The Golden Age of Travel Compared to Travel Today
It’s easy to become frustrated with travel these days. While we all love arriving at a destination, no one really likes the process of travelling, with hours spent stuck in airports, crammed into tiny plane seats, and then doing it all in reverse on the way back.
When it comes to flying, it was certainly a much different experience during the 1950’s, when you’d be able to enjoy a three course meal, with plenty of leg room, and of course those pesky glass dividers which liked to shatter during turbulence.
These days flying is the safest way to travel, and while you’ll have plenty of in-flight entertainment, those three course meals have been replaced by something which may or may not be food, and the legroom means fighting with the person in front of you for a few precious inches.
While the former was known as the “Golden Age” of travel, and it was definitely more luxurious, I think it’s easy for us to romanticise it when most of us haven’t experienced traveling in this age.
One thing that travel got right in the 1950’s comfort. In fact taking a vacation during the so-called “Golden Age” meant that you were actually going to be comfortable, with passengers throughout the plane enjoying anywhere from 3 to 6 inches more legroom than we get today.
There were also more flight attendants per person, which of course meant better service. However flying was incredibly noisy and bumpy, without inflight entertainment, and constantly subject to groundings and multiple stopovers which would be frustrating and boring.
Today what we call turbulence would be a drop in a bucket for anyone who flew during the 1950’s. It’s also a lot less noisy, and cabins are designed to be functional, and not elegant.
In fact if you want good food, comfort, and space to yourself, you need to upgrade to business or first class. Personally I’m grateful for the increased safety measures, and the fact that I’m unlikely to end up cut by shattered glass in the event that the flight gets bumpy.
For me, the biggest influence has to be the cost. These days travel is far more affordable than it was in the 1950’s, when only the wealthiest of people were lucky enough to travel. In fact traveling to Spain for a week would cost around 5 times the average persons weekly wage. That’s over a month of working for one week of holiday!

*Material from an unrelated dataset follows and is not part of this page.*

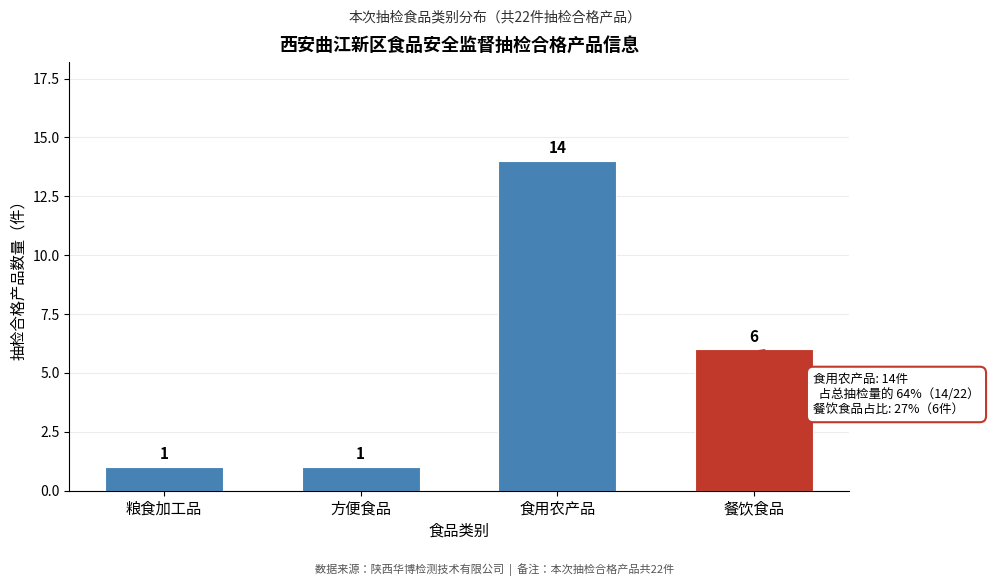

Reading left to right, what are all the values shown in this chart?

粮食加工品=1	方便食品=1	食用农产品=14	餐饮食品=6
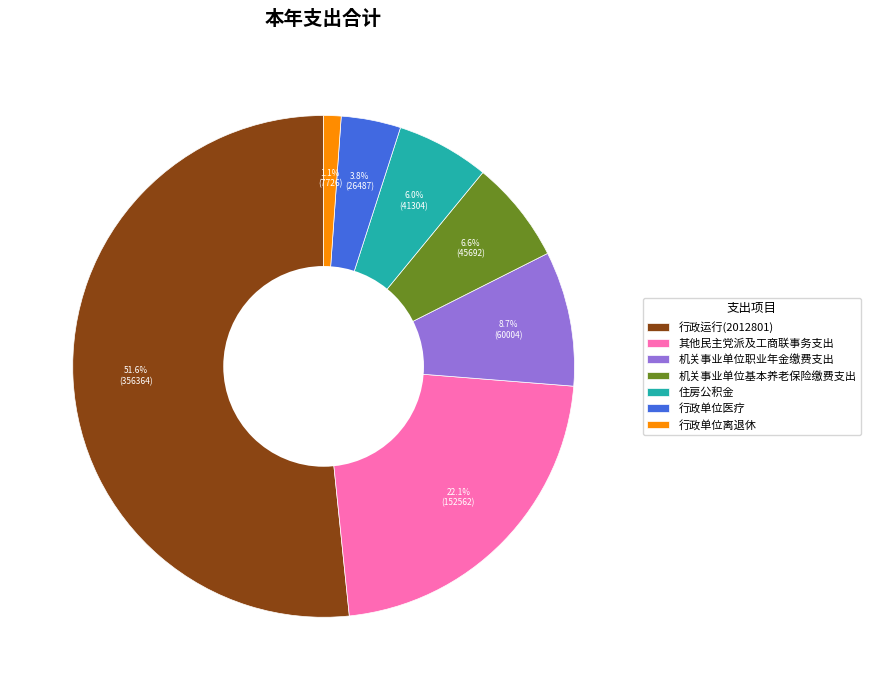

Rank the categories by value from lowest to highest.

行政单位离退休, 行政单位医疗, 住房公积金, 机关事业单位基本养老保险缴费支出, 机关事业单位职业年金缴费支出, 其他民主党派及工商联事务支出, 行政运行(2012801)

The actual travel-planning stage has changed quite a bit too! Traditionally, you were limited primarily to a physical travel agent to help plan and book an excursion. While physical travel agents are still popular, the advent of the Internet has led to a rise in DIY options and online travel companies (such as Latin America For Less). Nowadays, planning an exciting travel adventure can be done without ever leaving your home!
Because it was such a rarity to travel by plane, passengers would wear their finest clothes, while still trying to focus on comfort. These days people are more likely to dress down, focusing on shorts, sandals, and even track pants. Often Brits are so eager to escape the weather at home, that they’re dressing for the beach before they’ve even boarded their flight.
We also have the ability to go much further, in a much shorter amount of time these days. And while we may consider the 50’s the Golden Age of Travel, I have no doubt that in 50 years people will be saying the same thing about the early 2000’s.